Ironically, don’t approach this like your last day on Earth. This is just a test, not a reason to dig for a new pain level and cough up blood. If you’re significantly fitter than in the past, you won’t have to kill yourself for it. The power will be there.
For pacing, use a combination of data and sensation. Start both the 5-minute test and the 20-minute test with a conservative power number, and after a couple of minutes, let sensations dictate effort. Stop looking at your device and focus on the feeling of going hard.
How to Analyze your Results
Once you’ve obtained your results, it’s time to break down the numbers:
- Upload your file to TrainingPeaks (or whatever you use to analyze).
- Take the average power (NOT normalized) from the 20-minute effort and multiply by 93%. That’s your FTP.
20-minute average power 258.
258 * .93 = 240 (round up)
How to interpret your results
If you want to compare your FTP to others, you could take your watts’ absolute value, but it wouldn’t tell you that much because it doesn’t account for differences in body mass.
To account for body mass differences, take your FTP from above and divide it by your weight in kilograms.
Weight: 150 lbs; to convert to kilograms, divide by 2.2.
279/(150/2.2)) = 3.5 w/kg.
Since you’re curious, you can pull up the TrainingPeaks Power Profile dashboard chart to see how your w/kg compares to a representative data set of different road racing categories.
How to screw up your FTP interpretation:
FTP test interpretations are fraught. They carry the weight of fifteen years of endurance coaching baggage, so it’s easy to get caught up in misinformation and lose perspective.
- Equate your worth as a cyclist to your FTP. As your net worth, your FTP is a simple, elegant number that neatly expresses not just how fast you are but your value as a human being.
- Think that one test speaks to your potential as a cyclist.
- Obsessively compare your numbers to other cyclists.
- Think that your FTP alone will win races.
So how should you think about your FTP?
In general, think of your FTP in neutral terms – it is a data point you use to establish zones and one way you can measure fitness progression.
So how much can I improve my FTP?
Probably a lot, but it’s hard to say. Remember, talent is real, and life isn’t fair.
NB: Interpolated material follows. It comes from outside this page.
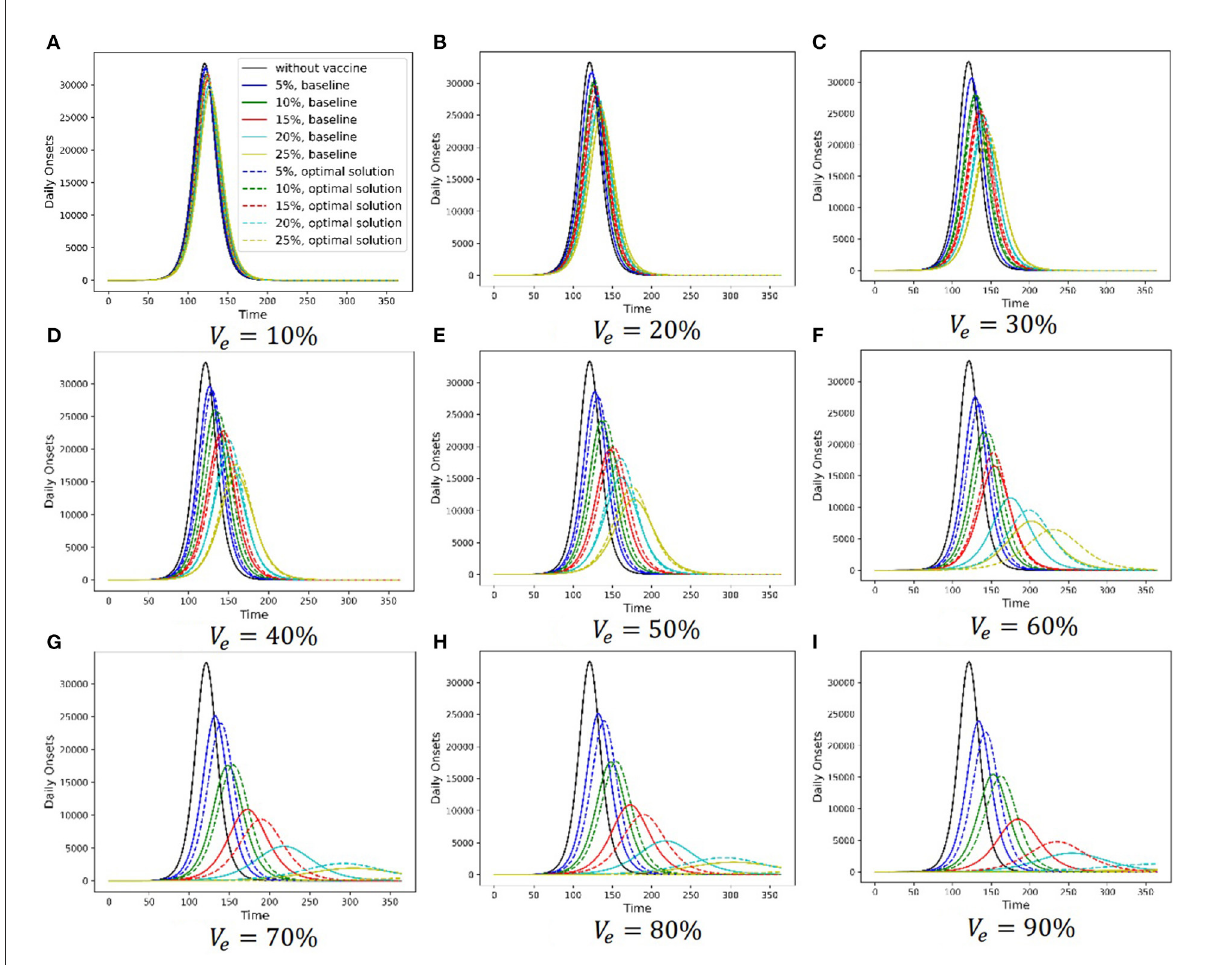
FIGURE6 Simulation comparation between the chosen optimal strategy and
Some people do start at a superior level.
Above all, however, what drives FTP progression is committing to training well for a long time. Saying so doesn’t give people enough context to know what I mean, so I’ll frame this differently.
A professional cyclist trains anywhere from 700 to 1200 hours a year, and they’ve done so for years and years. If you’re starting to train, what makes you think you should be able to produce the same numbers they do after a couple of months of structured training?
You won’t. So if your FTP test didn’t go the way you wanted it to go, don’t call up your mom and dad and yell at them for not giving you the ‘fast FTP genes.’ Get to work. Unlocking your genetic potential takes years of consistent, quality training.